“Unsteady on his legs, Doctor?”
“An aneurysm reduces the flow of blood to the legs,” Wenning said, his voice full of patience for ignorance. “They graft in tubing to replace the damaged artery. Normal blood sufficiency comes back. Not all at once, of course. He”—he gestured toward the bed—“had corrective surgery about six months ago. Recovering all right. Supposed to walk a bit—quite a bit—after that kind of surgery. If I know Jim, he’s been taking his doctor’s advice. Slow process, all the same.”
“Be obvious when you saw him walking, this unsteadiness?”
“If you were looking for it,” Wenning said. “He isn’t a cripple or anything like that. Just, as I said, a little unsteady. A little—call it unsure. Tries to hide it, being the kind of man he is. Does most of the time, probably.”
“Get off balance now and then?”
“Possibly. And have pains in his legs now and then. Drag a person down, an operation like that. On the table four or five hours, from what Benson tells me. A bit more extensive than the X rays indicated, at a guess. Not my line of country, Inspector.”
Heimrich said he realized that.
“Speaking of your line of country,” Heimrich said. “What’s your prognosis about the head wound, Doctor?”
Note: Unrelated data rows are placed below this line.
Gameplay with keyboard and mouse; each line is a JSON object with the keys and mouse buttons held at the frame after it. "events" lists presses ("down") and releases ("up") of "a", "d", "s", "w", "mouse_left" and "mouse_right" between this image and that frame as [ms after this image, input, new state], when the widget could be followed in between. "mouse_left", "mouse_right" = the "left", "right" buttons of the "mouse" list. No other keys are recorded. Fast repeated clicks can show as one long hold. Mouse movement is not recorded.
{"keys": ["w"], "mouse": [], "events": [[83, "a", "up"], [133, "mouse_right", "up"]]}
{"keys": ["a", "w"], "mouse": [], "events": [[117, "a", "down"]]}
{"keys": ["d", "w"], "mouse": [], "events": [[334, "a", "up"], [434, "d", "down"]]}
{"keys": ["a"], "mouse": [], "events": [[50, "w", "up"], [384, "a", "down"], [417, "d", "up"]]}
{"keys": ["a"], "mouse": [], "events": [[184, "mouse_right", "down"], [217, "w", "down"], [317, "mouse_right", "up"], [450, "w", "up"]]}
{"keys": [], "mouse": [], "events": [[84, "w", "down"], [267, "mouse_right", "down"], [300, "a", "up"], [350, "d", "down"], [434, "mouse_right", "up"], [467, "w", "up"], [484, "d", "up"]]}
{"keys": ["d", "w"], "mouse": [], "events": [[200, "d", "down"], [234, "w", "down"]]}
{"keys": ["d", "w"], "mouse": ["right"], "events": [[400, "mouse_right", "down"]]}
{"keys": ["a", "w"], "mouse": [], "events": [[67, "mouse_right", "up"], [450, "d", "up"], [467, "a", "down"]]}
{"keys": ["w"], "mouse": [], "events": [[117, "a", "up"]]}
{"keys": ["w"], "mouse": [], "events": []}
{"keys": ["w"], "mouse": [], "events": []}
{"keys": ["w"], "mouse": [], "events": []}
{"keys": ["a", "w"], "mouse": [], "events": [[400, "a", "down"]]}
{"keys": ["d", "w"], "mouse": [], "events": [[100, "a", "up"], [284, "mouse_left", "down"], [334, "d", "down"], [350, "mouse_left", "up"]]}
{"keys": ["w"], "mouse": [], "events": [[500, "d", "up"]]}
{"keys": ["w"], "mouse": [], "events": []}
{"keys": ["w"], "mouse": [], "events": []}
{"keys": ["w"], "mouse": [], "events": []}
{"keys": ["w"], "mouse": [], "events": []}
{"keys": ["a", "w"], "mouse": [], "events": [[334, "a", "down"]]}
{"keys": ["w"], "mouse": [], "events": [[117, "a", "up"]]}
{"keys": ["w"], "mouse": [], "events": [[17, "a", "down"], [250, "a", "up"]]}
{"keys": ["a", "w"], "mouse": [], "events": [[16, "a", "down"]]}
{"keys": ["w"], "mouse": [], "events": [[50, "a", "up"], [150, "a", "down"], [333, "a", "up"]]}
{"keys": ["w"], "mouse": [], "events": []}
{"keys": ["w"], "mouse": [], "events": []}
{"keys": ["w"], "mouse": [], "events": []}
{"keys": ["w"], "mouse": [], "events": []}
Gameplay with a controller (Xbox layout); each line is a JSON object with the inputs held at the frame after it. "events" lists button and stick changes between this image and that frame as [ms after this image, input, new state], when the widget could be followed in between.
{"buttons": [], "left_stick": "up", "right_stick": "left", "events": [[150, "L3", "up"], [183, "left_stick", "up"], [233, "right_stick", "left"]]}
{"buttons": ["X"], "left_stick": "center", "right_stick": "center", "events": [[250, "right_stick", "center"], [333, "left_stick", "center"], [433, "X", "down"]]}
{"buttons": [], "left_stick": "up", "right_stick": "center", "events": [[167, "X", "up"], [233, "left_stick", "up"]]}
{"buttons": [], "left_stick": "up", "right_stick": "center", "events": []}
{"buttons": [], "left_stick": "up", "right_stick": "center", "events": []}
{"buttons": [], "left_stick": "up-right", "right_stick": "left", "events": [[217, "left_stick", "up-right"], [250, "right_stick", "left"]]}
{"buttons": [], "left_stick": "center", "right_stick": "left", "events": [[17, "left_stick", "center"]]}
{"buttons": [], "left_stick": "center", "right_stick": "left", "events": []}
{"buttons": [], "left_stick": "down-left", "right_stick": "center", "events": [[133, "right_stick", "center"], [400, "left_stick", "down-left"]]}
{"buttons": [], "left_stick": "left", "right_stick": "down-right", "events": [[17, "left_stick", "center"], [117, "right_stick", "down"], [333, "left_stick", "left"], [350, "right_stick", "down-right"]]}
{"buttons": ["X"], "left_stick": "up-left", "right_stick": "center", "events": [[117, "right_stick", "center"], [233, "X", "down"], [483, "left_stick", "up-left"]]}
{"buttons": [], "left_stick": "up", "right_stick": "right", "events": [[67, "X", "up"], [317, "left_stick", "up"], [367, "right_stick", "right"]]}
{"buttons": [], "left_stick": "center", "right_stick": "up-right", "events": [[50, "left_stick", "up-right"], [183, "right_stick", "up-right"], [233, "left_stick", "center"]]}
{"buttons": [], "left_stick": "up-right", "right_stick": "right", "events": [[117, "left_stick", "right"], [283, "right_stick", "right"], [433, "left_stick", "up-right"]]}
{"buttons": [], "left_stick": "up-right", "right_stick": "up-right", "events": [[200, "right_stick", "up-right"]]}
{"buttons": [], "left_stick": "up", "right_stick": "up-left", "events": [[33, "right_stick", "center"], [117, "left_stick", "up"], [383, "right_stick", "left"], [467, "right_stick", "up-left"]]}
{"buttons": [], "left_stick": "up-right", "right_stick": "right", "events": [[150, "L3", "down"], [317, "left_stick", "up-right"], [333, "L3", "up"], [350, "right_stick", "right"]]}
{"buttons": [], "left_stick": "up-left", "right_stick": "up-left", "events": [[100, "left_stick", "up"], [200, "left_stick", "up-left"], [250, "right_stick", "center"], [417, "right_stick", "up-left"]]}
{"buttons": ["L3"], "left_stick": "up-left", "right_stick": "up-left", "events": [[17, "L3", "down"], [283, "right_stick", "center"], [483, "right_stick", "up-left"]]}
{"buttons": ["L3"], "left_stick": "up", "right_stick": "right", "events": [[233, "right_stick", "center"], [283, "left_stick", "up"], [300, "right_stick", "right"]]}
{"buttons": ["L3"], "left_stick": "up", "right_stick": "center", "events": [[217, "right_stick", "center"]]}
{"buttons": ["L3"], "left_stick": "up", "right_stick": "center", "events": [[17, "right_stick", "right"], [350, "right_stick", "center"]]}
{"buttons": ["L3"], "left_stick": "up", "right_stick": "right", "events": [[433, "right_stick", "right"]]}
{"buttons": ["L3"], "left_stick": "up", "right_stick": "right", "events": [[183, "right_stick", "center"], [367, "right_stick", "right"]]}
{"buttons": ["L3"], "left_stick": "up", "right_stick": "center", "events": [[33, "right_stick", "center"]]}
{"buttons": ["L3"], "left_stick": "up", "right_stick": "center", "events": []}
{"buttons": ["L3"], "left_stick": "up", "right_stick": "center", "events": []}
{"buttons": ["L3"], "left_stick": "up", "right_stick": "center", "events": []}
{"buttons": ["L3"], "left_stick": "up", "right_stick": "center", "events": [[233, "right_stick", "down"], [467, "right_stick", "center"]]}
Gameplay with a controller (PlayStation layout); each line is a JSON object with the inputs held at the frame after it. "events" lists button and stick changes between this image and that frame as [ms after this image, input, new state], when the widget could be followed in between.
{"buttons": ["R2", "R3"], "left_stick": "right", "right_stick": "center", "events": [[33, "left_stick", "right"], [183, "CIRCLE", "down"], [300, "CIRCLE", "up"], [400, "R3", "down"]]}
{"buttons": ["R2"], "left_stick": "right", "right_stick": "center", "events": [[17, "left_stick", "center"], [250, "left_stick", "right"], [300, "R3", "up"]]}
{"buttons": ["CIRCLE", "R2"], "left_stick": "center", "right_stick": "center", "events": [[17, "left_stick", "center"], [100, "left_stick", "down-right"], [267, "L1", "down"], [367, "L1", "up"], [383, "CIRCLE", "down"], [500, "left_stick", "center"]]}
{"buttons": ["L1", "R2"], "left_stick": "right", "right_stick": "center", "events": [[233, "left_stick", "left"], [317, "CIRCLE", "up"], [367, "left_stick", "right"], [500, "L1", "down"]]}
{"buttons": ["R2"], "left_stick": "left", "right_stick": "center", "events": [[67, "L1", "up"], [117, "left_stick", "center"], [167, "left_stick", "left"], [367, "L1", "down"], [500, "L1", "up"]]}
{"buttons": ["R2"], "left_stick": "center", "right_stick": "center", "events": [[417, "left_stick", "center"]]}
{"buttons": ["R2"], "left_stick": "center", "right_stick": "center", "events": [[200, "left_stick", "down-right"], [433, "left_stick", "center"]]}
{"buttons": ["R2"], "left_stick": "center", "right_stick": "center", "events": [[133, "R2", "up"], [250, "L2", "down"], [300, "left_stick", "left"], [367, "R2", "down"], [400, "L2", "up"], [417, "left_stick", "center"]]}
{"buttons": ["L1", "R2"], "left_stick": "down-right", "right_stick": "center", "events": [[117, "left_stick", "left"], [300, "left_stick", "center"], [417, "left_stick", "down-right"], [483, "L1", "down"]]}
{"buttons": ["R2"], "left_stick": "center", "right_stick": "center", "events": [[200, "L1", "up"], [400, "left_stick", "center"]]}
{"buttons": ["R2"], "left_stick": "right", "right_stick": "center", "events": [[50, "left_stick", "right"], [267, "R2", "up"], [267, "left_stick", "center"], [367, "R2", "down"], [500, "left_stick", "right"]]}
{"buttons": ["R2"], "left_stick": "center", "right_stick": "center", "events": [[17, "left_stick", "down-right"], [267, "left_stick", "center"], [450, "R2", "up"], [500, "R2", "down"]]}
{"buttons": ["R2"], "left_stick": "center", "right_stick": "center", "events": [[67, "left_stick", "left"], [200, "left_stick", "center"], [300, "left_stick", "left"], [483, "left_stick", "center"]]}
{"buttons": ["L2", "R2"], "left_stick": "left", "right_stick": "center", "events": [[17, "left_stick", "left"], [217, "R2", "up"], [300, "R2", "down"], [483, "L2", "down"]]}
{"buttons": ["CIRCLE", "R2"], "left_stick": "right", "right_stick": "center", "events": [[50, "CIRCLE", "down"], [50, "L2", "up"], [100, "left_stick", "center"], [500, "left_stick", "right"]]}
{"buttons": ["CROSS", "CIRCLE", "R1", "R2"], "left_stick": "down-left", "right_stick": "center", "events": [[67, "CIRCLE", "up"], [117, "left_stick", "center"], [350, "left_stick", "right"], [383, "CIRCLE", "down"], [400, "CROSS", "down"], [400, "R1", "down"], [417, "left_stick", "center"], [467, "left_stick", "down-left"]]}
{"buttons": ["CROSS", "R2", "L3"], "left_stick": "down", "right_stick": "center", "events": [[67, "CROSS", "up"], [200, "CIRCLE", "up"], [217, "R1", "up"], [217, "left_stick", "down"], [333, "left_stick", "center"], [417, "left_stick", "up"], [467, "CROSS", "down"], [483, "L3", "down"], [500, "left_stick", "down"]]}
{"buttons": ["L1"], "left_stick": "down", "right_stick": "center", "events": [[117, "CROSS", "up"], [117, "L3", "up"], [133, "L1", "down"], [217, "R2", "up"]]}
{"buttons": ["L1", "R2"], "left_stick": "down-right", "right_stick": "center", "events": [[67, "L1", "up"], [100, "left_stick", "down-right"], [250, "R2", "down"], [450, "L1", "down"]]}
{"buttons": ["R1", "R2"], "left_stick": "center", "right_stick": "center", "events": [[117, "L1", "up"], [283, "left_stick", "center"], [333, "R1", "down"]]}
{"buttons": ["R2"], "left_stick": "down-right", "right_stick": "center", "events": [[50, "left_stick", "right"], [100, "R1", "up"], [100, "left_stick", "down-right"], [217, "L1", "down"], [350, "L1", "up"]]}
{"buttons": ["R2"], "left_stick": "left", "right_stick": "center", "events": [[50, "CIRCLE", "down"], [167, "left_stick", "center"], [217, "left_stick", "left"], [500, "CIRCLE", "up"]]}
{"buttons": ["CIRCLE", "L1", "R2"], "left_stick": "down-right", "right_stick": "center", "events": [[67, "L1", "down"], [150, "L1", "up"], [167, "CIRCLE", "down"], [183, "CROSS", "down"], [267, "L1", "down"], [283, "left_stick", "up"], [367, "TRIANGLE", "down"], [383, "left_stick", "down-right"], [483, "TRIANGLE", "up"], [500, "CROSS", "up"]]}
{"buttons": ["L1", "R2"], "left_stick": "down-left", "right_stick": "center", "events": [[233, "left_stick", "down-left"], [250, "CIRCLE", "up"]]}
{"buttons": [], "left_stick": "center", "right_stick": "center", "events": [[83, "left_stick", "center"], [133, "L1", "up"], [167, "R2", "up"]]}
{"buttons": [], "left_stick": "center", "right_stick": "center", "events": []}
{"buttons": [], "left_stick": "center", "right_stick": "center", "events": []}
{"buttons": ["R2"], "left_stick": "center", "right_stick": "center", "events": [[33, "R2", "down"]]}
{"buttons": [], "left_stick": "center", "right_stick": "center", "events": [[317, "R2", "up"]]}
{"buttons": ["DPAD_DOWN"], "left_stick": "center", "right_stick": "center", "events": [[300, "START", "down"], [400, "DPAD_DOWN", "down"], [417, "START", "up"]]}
“Oh, optimistic, Inspector. No real brain damage to speak of. Some bone fragmentation. May have to put a plate in. We’ll know more later.”
“Damage to his mind?”
“I hope not. I think not. Damn good mind, Jim’s got.”
“He’ll remember about the accident? About what happened just before it?”
Dr. Wenning shrugged his thin shoulders. He said, “You think we’re fortunetellers, Inspector? Maybe. Maybe not.”
“Any idea when he’ll be able to talk?”
Again, Dr. Frank Wenning shrugged his shoulders.
“He’s asleep now. When he wakes up, he may try to get out a few words. Perhaps this afternoon. More likely, in a week or so. And, I won’t have him questioned. You understand that, Inspector?”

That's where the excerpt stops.